Fatal attraction flaw

When I was young, I was smart, and I knew it. And when I thought about how I would attract women, it was always going to be with my big brain. Some of my peers sported fashionable clothing. Some could dance. Some were athletic. Some played musical instruments. Some could make small talk. I disdained them all as beneath me. I attended to basic grooming and hygiene, of course, but gave little further thought to my appearance. If a woman couldn’t appreciate me for my wit and my wisdom, it was her loss, not mine.



These were actual conscious thoughts I remember having. (In fact I was rationalizing what was, at root, simple laziness.) At the very same time I was having them, whose pictures did I have on my bedroom wall? Supermodels. Christie Brinkley. Paulina Porizkova. Cindy Crawford. Which classmates did I have crushes on? The prettiest ones, the same ones all the other boys liked.
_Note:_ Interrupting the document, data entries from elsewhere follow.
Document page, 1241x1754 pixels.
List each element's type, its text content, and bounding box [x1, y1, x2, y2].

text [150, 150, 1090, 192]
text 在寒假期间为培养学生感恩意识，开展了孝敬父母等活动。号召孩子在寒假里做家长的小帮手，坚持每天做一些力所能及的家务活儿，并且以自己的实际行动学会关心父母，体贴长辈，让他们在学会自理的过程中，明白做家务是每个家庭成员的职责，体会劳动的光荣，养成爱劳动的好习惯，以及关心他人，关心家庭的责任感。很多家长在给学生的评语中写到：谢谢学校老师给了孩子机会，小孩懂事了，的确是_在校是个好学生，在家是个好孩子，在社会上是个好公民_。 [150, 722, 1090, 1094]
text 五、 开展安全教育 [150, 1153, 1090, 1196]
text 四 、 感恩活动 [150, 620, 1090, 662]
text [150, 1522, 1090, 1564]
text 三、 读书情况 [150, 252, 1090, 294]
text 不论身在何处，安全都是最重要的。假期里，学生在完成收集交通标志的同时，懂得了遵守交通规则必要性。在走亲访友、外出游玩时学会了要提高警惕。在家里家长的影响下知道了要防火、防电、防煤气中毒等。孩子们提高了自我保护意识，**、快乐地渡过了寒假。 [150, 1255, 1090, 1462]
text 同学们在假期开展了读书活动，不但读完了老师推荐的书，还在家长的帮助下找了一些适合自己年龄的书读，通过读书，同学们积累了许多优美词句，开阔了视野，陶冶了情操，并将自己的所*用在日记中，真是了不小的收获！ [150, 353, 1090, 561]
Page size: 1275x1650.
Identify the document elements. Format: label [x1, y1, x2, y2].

This hypocritical disparity never struck me, I’m chagrined to admit, until just a few years ago, around the time I started thinking about advising my sons on how to attract women, when the time comes. Happily they’ve got a nice head start compared to where I was at their age. They’re athletic and musical. They’re starting to show some fashion sense. Crucially, they’re smart, smarter than I was: smart enough to understand that smarts aren’t everything.